### AVAILABLE RECORDS
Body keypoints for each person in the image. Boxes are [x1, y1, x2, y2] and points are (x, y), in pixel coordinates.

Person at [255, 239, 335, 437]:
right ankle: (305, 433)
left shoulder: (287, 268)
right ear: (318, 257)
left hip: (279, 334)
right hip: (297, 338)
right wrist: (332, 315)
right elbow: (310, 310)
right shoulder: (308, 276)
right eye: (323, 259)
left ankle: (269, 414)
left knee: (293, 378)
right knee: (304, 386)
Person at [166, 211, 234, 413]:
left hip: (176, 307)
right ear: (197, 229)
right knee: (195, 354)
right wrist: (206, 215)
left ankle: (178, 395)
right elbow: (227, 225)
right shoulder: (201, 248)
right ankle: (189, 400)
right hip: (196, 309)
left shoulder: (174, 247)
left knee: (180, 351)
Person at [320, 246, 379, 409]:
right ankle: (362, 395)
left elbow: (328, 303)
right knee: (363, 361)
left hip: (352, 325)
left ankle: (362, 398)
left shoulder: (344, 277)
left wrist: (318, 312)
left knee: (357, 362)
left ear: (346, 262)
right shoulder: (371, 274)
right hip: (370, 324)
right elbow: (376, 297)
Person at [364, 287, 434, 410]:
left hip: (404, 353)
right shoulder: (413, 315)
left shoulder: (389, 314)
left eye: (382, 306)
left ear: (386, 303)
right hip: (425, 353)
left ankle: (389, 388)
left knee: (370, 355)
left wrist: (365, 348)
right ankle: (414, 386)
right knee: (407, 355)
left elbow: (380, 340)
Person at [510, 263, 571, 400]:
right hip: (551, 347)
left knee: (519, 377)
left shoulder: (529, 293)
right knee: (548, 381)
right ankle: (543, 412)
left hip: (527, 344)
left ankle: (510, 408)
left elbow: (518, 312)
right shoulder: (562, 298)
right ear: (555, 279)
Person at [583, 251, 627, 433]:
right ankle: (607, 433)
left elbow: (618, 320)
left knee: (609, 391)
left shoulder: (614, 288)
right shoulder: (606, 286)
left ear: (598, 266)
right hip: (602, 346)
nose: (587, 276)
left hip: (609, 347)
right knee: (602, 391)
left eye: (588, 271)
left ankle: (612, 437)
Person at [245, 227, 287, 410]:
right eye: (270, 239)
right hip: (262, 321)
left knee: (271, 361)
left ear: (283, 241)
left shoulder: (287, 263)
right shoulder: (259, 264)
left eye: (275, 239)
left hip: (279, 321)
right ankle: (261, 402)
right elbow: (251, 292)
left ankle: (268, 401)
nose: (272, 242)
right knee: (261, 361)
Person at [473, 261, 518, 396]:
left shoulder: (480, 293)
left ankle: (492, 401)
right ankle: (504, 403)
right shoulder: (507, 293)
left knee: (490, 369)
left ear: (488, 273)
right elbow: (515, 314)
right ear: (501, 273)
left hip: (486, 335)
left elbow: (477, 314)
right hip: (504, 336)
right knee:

==

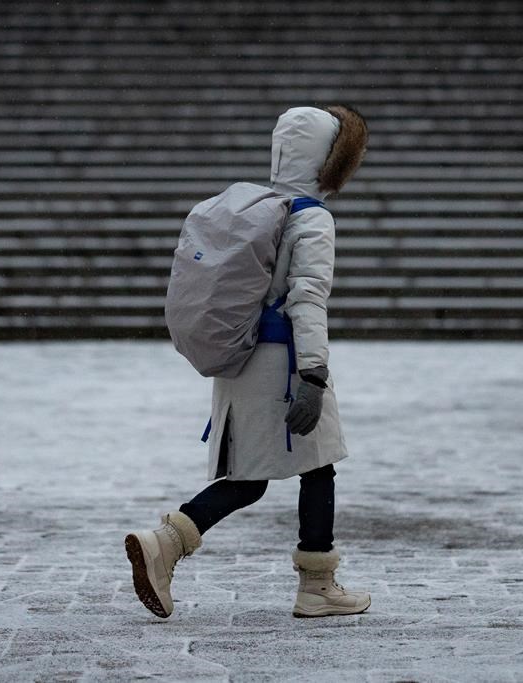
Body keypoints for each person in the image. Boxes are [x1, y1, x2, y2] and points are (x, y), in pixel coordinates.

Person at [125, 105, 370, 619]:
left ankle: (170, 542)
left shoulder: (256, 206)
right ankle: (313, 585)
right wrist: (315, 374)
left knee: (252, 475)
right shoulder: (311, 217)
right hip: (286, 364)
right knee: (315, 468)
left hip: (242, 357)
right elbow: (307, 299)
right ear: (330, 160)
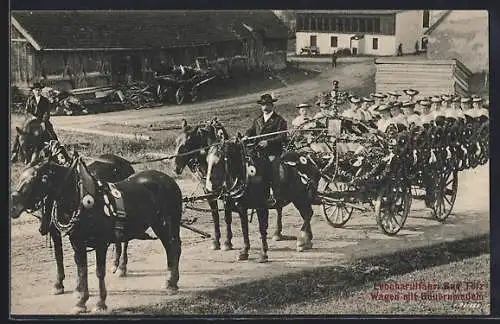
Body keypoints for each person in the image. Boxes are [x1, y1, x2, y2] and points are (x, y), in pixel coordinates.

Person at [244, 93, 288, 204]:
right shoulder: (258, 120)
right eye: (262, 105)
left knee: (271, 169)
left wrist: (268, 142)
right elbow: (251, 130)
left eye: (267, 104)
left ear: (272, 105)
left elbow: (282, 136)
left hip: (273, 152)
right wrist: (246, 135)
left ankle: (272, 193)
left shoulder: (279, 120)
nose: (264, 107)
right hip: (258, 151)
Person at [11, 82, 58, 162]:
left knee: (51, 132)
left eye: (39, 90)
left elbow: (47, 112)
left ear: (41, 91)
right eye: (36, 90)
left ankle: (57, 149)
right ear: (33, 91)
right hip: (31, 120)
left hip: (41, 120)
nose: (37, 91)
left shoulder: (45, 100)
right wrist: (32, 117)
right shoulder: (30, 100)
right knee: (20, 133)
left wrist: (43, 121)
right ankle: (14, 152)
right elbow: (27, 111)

### WHAT TO PRODUCE
From the entries above, restate word for word the lines from the line containing "right shoulder: (201, 248)" to the line containing "right shoulder: (562, 298)", both ends included, and nothing more.

### ANSWER AREA
right shoulder: (201, 248)
right ankle: (189, 400)
right hip: (196, 309)
left shoulder: (174, 247)
left knee: (180, 351)
Person at [320, 246, 379, 409]:
right ankle: (362, 395)
left elbow: (328, 303)
right knee: (363, 361)
left hip: (352, 325)
left ankle: (362, 398)
left shoulder: (344, 277)
left wrist: (318, 312)
left knee: (357, 362)
left ear: (346, 262)
right shoulder: (371, 274)
right hip: (370, 324)
right elbow: (376, 297)
Person at [364, 287, 434, 410]:
left hip: (404, 353)
right shoulder: (413, 315)
left shoulder: (389, 314)
left eye: (382, 306)
left ear: (386, 303)
right hip: (425, 353)
left ankle: (389, 388)
left knee: (370, 355)
left wrist: (365, 348)
right ankle: (414, 386)
right knee: (407, 355)
left elbow: (380, 340)
Person at [510, 263, 571, 400]:
right hip: (551, 347)
left knee: (519, 377)
left shoulder: (529, 293)
right knee: (548, 381)
right ankle: (543, 412)
left hip: (527, 344)
left ankle: (510, 408)
left elbow: (518, 312)
right shoulder: (562, 298)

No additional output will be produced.